Part 2 of an interview with Laurie Wallin,
Author of Get Your Joy Back
As special needs parents fight tooth-and-nail for the best life for their child, their mental, emotional and spiritual reserves quickly deplete. Wallin offers replenishment in her book, Get Your Joy Back: Banishing Resentment and Reclaiming Confidence in Your Special Needs Family (Kregel Publications/January 27, 2015/ISBN: 978-0825443398/$13.99). “I’ve been married for 16 years to a man with a wicked sense of humor and an Asperger’s diagnosis,” she reveals. “Two of our four daughters have half a dozen medical, developmental and mental health special needs. Daily we try to balance their care with ‘normal’ family stuff like sports, homework and my desire to lock myself in a closet and watch entire seasons of Downton Abbey in a single night.”
Q: What makes Get Your Joy Back stand apart from other books written to special needs parents?
It’s not about the kids. It’s about the parents — the primary caregivers, specifically. There just isn’t much out there for the people who are parents of these special kids. Our lives become about getting our kids the best possible care, and we can nearly become invisible. It effects our health, life expectancy, quality of life, relationships, careers . . . and we often feel like that’s just how it is and there’s nothing to be done about it. This book says, from a fellow parent in the trenches: “You’re still there. I see you. And you matter, beyond your role as Mom or Dad.”
Q: What did you mean when you said this book will help parents “stop the madness”?
The madness is the treadmill on which we find ourselves as parents. The “keep trying harder, keep ignoring what hurts you, keep putting off your needs, keep doing, doing, doing” treadmill.
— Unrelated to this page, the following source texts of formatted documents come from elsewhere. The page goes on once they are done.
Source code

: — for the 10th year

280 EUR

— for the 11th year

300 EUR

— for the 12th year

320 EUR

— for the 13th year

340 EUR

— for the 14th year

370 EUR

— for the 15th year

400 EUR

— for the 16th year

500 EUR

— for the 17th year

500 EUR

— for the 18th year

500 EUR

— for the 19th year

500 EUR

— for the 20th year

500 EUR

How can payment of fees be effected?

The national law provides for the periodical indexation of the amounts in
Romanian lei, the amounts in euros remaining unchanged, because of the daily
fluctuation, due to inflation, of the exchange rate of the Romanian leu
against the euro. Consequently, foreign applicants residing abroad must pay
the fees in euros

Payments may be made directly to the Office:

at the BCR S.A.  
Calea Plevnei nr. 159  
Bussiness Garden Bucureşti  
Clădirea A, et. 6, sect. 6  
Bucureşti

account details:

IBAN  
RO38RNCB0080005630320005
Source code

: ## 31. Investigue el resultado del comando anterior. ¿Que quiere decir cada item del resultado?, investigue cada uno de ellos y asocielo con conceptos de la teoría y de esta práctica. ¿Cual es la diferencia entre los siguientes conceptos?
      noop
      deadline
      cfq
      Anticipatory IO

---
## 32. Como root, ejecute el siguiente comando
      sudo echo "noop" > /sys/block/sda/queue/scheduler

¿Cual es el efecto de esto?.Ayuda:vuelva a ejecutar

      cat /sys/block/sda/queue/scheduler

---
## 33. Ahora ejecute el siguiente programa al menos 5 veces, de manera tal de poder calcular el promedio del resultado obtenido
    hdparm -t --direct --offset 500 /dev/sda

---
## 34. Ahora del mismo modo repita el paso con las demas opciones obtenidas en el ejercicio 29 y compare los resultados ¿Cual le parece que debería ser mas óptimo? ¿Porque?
This book gives parents permission to get off that treadmill and provides the practical tools to release resentments, lower stress and replace unhealthy thought patterns with ones that restore joy in their lives and relationships.
Q: Why do special needs parents often feel so isolated?
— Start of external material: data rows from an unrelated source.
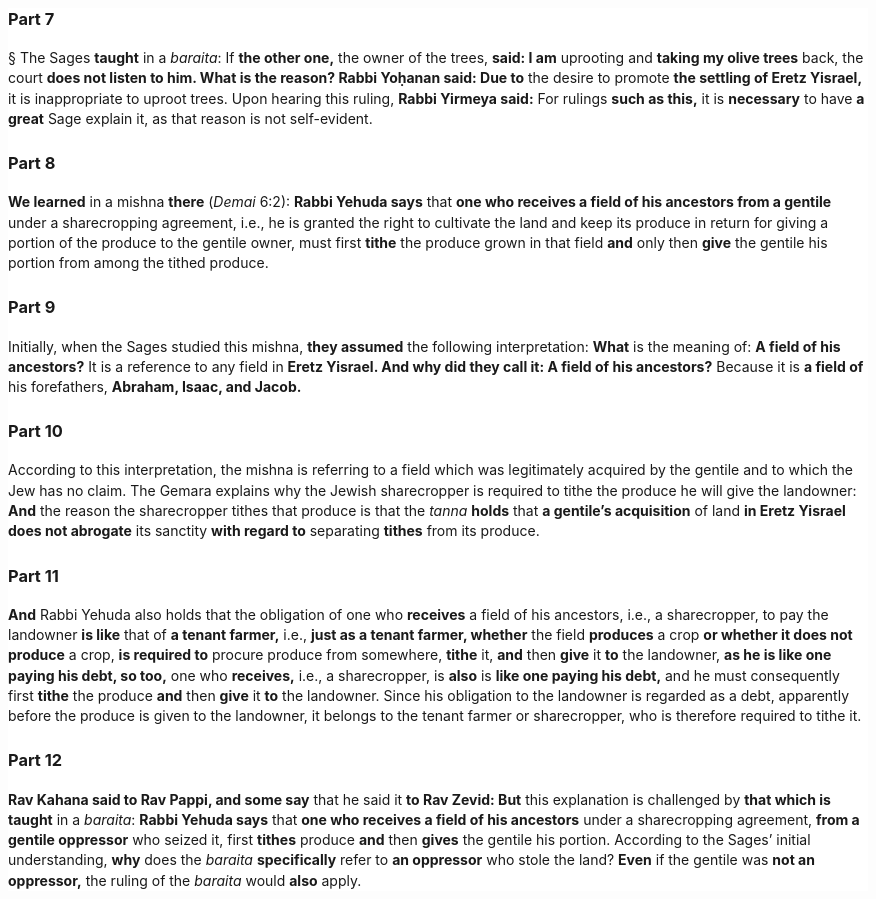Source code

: ### Part 7
§ The Sages <b>taught</b> in a <i>baraita</i>: If <b>the other one,</b> the owner of the trees, <b>said: I am</b> uprooting and <b>taking my olive trees</b> back, the court <b>does not listen to him. What is the reason? Rabbi Yoḥanan said: Due to</b> the desire to promote <b>the settling of Eretz Yisrael,</b> it is inappropriate to uproot trees. Upon hearing this ruling, <b>Rabbi Yirmeya said:</b> For rulings <b>such as this,</b> it is <b>necessary</b> to have <b>a great</b> Sage explain it, as that reason is not self-evident.

### Part 8
<b>We learned</b> in a mishna <b>there</b> (<i>Demai</i> 6:2): <b>Rabbi Yehuda says</b> that <b>one who receives a field of his ancestors from a gentile</b> under a sharecropping agreement, i.e., he is granted the right to cultivate the land and keep its produce in return for giving a portion of the produce to the gentile owner, must first <b>tithe</b> the produce grown in that field <b>and</b> only then <b>give</b> the gentile his portion from among the tithed produce.

### Part 9
Initially, when the Sages studied this mishna, <b>they assumed</b> the following interpretation: <b>What</b> is the meaning of: <b>A field of his ancestors?</b> It is a reference to any field in <b>Eretz Yisrael. And why did they call it: A field of his ancestors?</b> Because it is <b>a field of</b> his forefathers, <b>Abraham, Isaac, and Jacob.</b>

### Part 10
According to this interpretation, the mishna is referring to a field which was legitimately acquired by the gentile and to which the Jew has no claim. The Gemara explains why the Jewish sharecropper is required to tithe the produce he will give the landowner: <b>And</b> the reason the sharecropper tithes that produce is that the <i>tanna</i> <b>holds</b> that <b>a gentile’s acquisition</b> of land <b>in Eretz Yisrael does not abrogate</b> its sanctity <b>with regard to</b> separating <b>tithes</b> from its produce.

### Part 11
<b>And</b> Rabbi Yehuda also holds that the obligation of one who <b>receives</b> a field of his ancestors, i.e., a sharecropper, to pay the landowner <b>is like</b> that of <b>a tenant farmer,</b> i.e., <b>just as a tenant farmer, whether</b> the field <b>produces</b> a crop <b>or whether it does not produce</b> a crop, <b>is required to</b> procure produce from somewhere, <b>tithe</b> it, <b>and</b> then <b>give</b> it <b>to</b> the landowner, <b>as he is like one paying his debt, so too,</b> one who <b>receives,</b> i.e., a sharecropper, is <b>also</b> is <b>like one paying his debt,</b> and he must consequently first <b>tithe</b> the produce <b>and</b> then <b>give</b> it <b>to</b> the landowner. Since his obligation to the landowner is regarded as a debt, apparently before the produce is given to the landowner, it belongs to the tenant farmer or sharecropper, who is therefore required to tithe it.

### Part 12
<b>Rav Kahana said to Rav Pappi, and some say</b> that he said it <b>to Rav Zevid: But</b> this explanation is challenged by <b>that which is taught</b> in a <i>baraita</i>: <b>Rabbi Yehuda says</b> that <b>one who receives a field of his ancestors</b> under a sharecropping agreement, <b>from a gentile oppressor</b> who seized it, first <b>tithes</b> produce <b>and</b> then <b>gives</b> the gentile his portion. According to the Sages’ initial understanding, <b>why</b> does the <i>baraita</i> <b>specifically</b> refer to <b>an oppressor</b> who stole the land? <b>Even</b> if the gentile was <b>not an oppressor,</b> the ruling of the <i>baraita</i> would <b>also</b> apply.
They’re isolated by their child’s needs and schedules, as well as by misunderstandings with people they know. Every family is constrained by a 24-hour day, and even for families without a special needs child, there aren’t enough hours in the day to get everything done. However, for parents of special needs children, instead of the occasional doctor’s appointment or meeting, these families’ days are full of trips to therapists, doctors, pharmacies, meetings at the school and calls to work with insurance providers and medical suppliers.
Many of the parents I interviewed for the book have also felt judgment and misunderstanding from peers, churches and communities, such that they shy away from pursuing relationships. That was one of the primary reasons for writing this book: to invite weary parents to see a way out of the stress and isolation so they can feel whole and thrive again.
Airlines instruct passengers that when the cabin pressure changes and oxygen masks drop down, we’re to put on our own before helping anyone else with theirs. We lose that principle somewhere in the life-and-death, post-traumatic, stress-inducing experiences we have as parents of kids with special needs. At some point the diagnosis is made and our child’s new normal begins to form, but ours never does. We stay on high-alert forever. We know our kids depend on us, but we don’t translate that into giving ourselves permission to take care of ourselves enough to support that load.
Q: Do you have moments when you aren’t sure you can make it through the day? What gets you through?
It’s a more unusual day when I DON’T have moments like that! So, yes. How do I make it through while my teen who has bipolar disorder and learning disabilities is melting down over three math problems, and her sister needs my attention because her seizures are outrunning her medications? I do it doused in reminders of God’s grace, listening to inspiring music, the audio Bible, even spoken word slam poetry from my favorite Christian artist. (Notice the theme? Audio. I’m able to stream it while doing all the other parenting stuff, if needed.) I do it by talking to God like He’s standing there with me, complete with griping, begging, crying or whatever is needed in the moment.
I do it by getting a little more sleep on the hard days, eating balanced meals (and setting a timer if I have to, so I don’t dip too low on the blood sugars), getting into the sunshine every day, using lotions with scents that evoke calm, drinking tea and having a super-secret stash of salted dark chocolate with almonds.
I also applied to public programs for respite and money to assist in having a trained caregiver in the house who isn’t just there for my kids; she is my right arm in whatever way I need help in the house . . . or if I just need a time out to walk a few laps around the block.
Q: Parents of special needs kids have unique pressures on their marriage. How have you made your marriage a priority, even in the midst of caring for your children?
We’ve made weekly date nights a non-negotiable. There is no substitute for time together, alone. Even when we’ve had little money and no babysitting options available, we’ve found morning or mid-day times while kids were at school or appointments to spend an hour, just the two of us. It’s crucial to have that regularly planned time that says, “We still matter as a couple, apart from the kids and their needs.”